Your goal – For this exercise, return exactly the lines of the material below that begin at the one with "en espacios de" and stop after the one with "equipamiento y mobiliario; construcción de".

──────── Task data

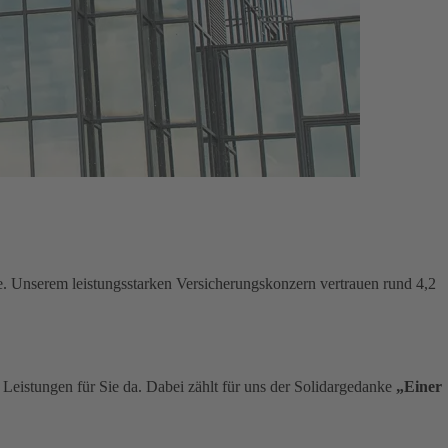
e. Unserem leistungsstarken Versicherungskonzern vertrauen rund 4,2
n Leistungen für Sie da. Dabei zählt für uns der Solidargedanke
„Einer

────────────────
──────── Task data

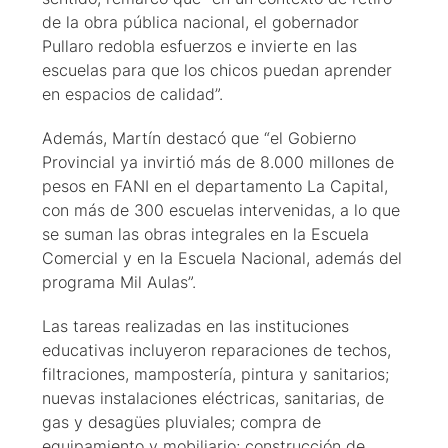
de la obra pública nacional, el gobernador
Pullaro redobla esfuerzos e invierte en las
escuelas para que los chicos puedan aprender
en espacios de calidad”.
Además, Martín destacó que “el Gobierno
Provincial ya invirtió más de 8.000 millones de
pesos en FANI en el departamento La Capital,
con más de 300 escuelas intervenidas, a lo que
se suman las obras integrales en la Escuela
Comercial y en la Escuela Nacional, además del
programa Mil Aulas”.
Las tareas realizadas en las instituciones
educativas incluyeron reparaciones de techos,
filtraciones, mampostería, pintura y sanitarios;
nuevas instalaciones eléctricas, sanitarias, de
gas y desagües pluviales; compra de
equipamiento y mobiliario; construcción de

────────────────
──────── Task data

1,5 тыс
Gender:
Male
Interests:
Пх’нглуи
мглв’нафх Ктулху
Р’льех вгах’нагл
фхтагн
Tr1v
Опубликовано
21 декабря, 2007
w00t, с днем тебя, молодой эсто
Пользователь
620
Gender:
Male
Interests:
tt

────────────────

Solved exercise –
en espacios de calidad”.
Además, Martín destacó que “el Gobierno
Provincial ya invirtió más de 8.000 millones de
pesos en FANI en el departamento La Capital,
con más de 300 escuelas intervenidas, a lo que
se suman las obras integrales en la Escuela
Comercial y en la Escuela Nacional, además del
programa Mil Aulas”.
Las tareas realizadas en las instituciones
educativas incluyeron reparaciones de techos,
filtraciones, mampostería, pintura y sanitarios;
nuevas instalaciones eléctricas, sanitarias, de
gas y desagües pluviales; compra de
equipamiento y mobiliario; construcción de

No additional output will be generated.